» Set exercise
Edit the table saw thread from "## Mike (Nov" through "(Aug 22, 2008)": give that stretch again with "shop vac" changed to "wet/dry vac".

Thanks for the resources, looking at the sled it looks like I already have one, it came with the saw, but I will be sure to use it more often now.


----------



## bigburb (Oct 29, 2008)

Finally snapped some pics of it. Also looked very closely and saw it is a 1 HP motor.



















and yes I do have a long way to go with my shop

and also yes, my forum name is bigburb for a reason.


----------



## curiousgeorge (Nov 6, 2006)

bigburb,
Just as a safety suggestion, and I am not trying to be overly critical here, but you need to clear the clutter away from your saw before you use it again. Not having a blade guard, It would be far too easy to trip on something and your hand or arm end up on the saw blade. Even when not in motion the blade can cut a bad gash.


----------



## Mike (Nov 22, 2004)

The best thing you can do to your saw is to attach dust collection. I have a Craftsman saw similar to yours but a bit newer. My saw came with a plastic piece which sealed off part of the rear opening, and some other pieces that attached to the saw bottom and created a funnel into a 2-1/2" connection for a shop vac. Not only does this save on clean up time, by drawing away the saw dust you will have less chance of it throwing off a cut. A good quality aftermarket fence will greatly improve your results. These saws are dependable work horses with minor maintenance.


----------



## opelblues (Aug 22, 2008)

*table saw upgrades*

hi guys, in regards to tool and equipment. I have found over the years working and talking to people that have the most expensive tools and equipment, with all the bits to go with them, a spot less workshop. but nothing of quality ever come out of there. But I see the most inspiring carving and desks, building and general furniture ever made. Were made before routers, table saws, drop saws, and electric power – so to end this rant – the tool is only as good as the craftsperson is, with pride and time and skill – and more importance patience, my work shop is 7mt by 4mt under my flat.


----------



## bigburb (Oct 29, 2008)

George, you're right, I need to keep the clutter away. Things have been so crazy lately since the hurricane I haven't had any time to keep things clean the way I like it. You can tell looking in the background that i still need to rebuild my fences (you can see into my neighbor's backyard!) I had a crazy leak in my living room which prompted me to replace my windows, siding, even regrade some concrete.


----------

» Dataset excerpt
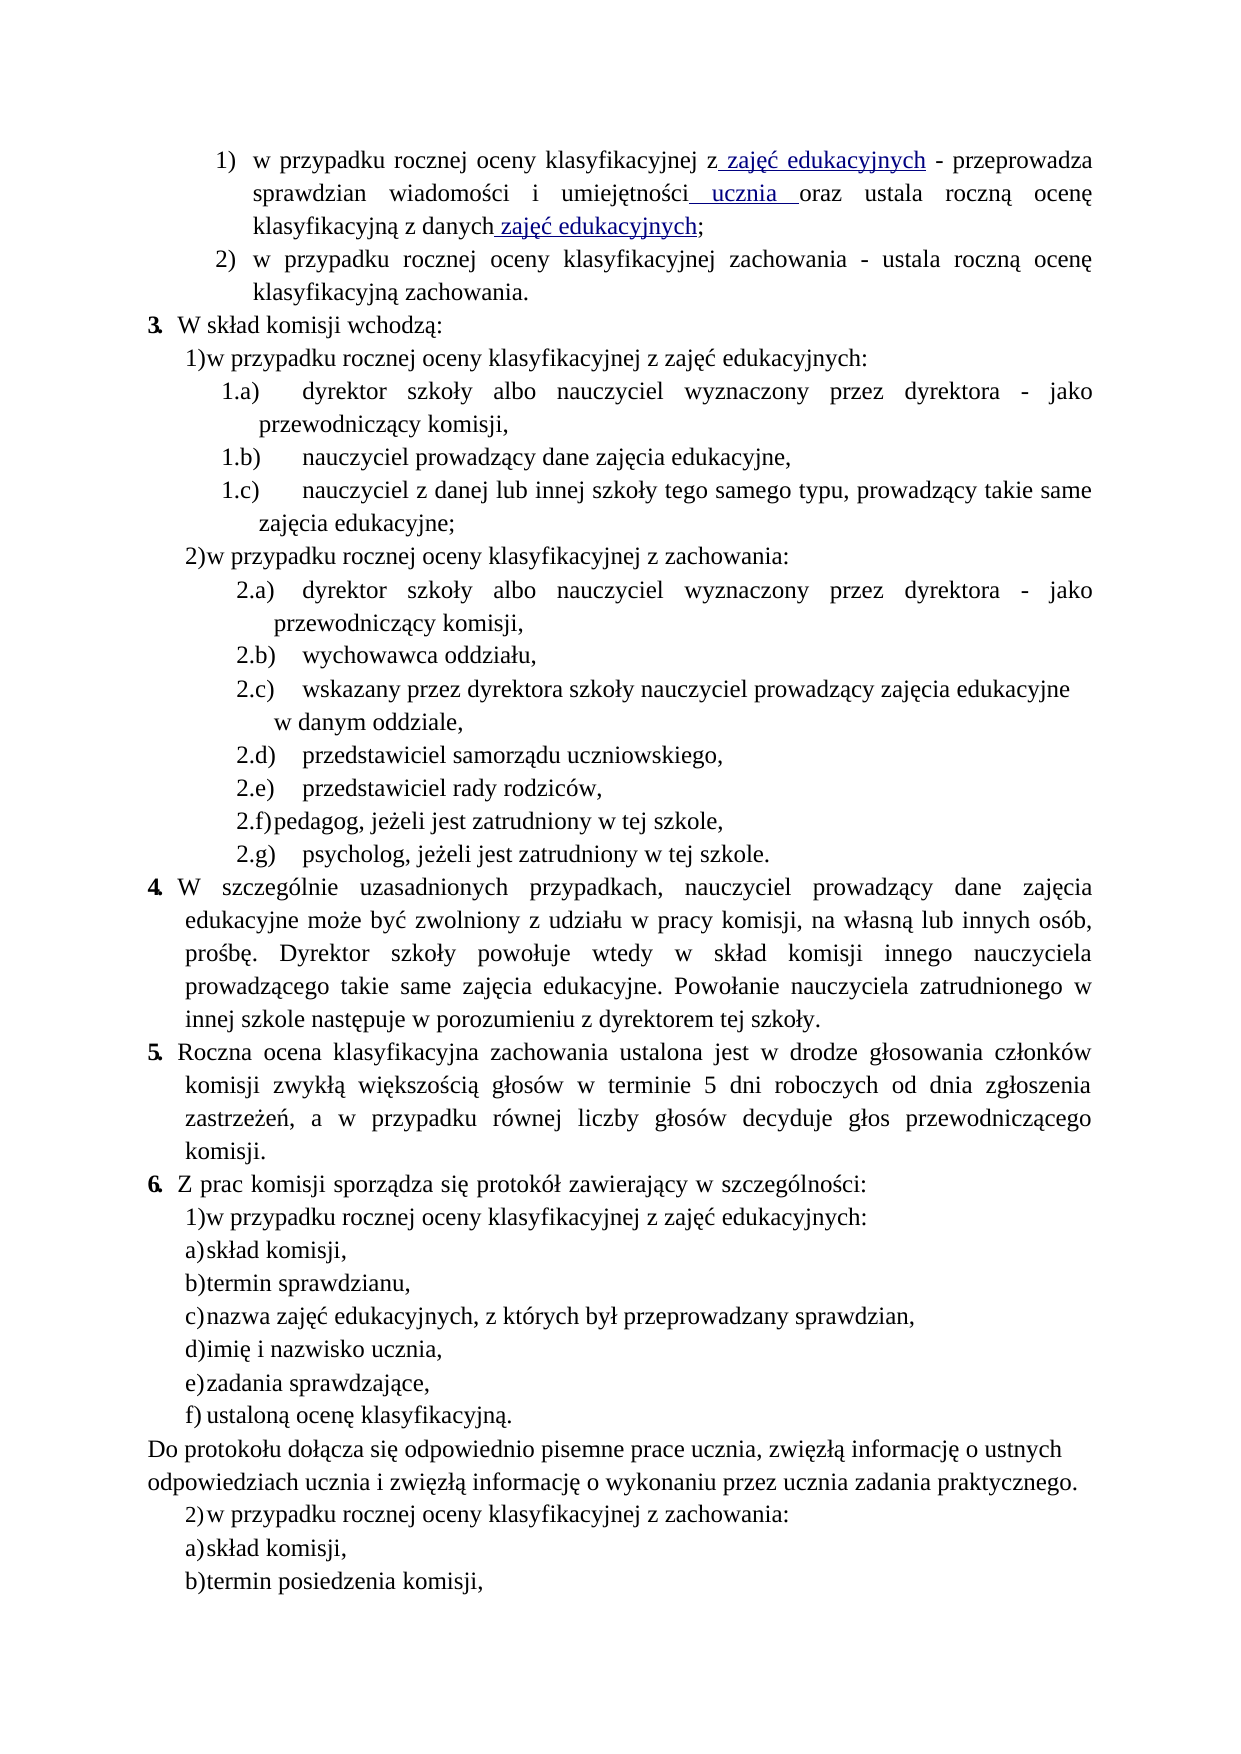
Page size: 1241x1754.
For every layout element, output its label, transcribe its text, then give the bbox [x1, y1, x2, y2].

» Solution
## Mike (Nov 22, 2004)

The best thing you can do to your saw is to attach dust collection. I have a Craftsman saw similar to yours but a bit newer. My saw came with a plastic piece which sealed off part of the rear opening, and some other pieces that attached to the saw bottom and created a funnel into a 2-1/2" connection for a wet/dry vac. Not only does this save on clean up time, by drawing away the saw dust you will have less chance of it throwing off a cut. A good quality aftermarket fence will greatly improve your results. These saws are dependable work horses with minor maintenance.


----------



## opelblues (Aug 22, 2008)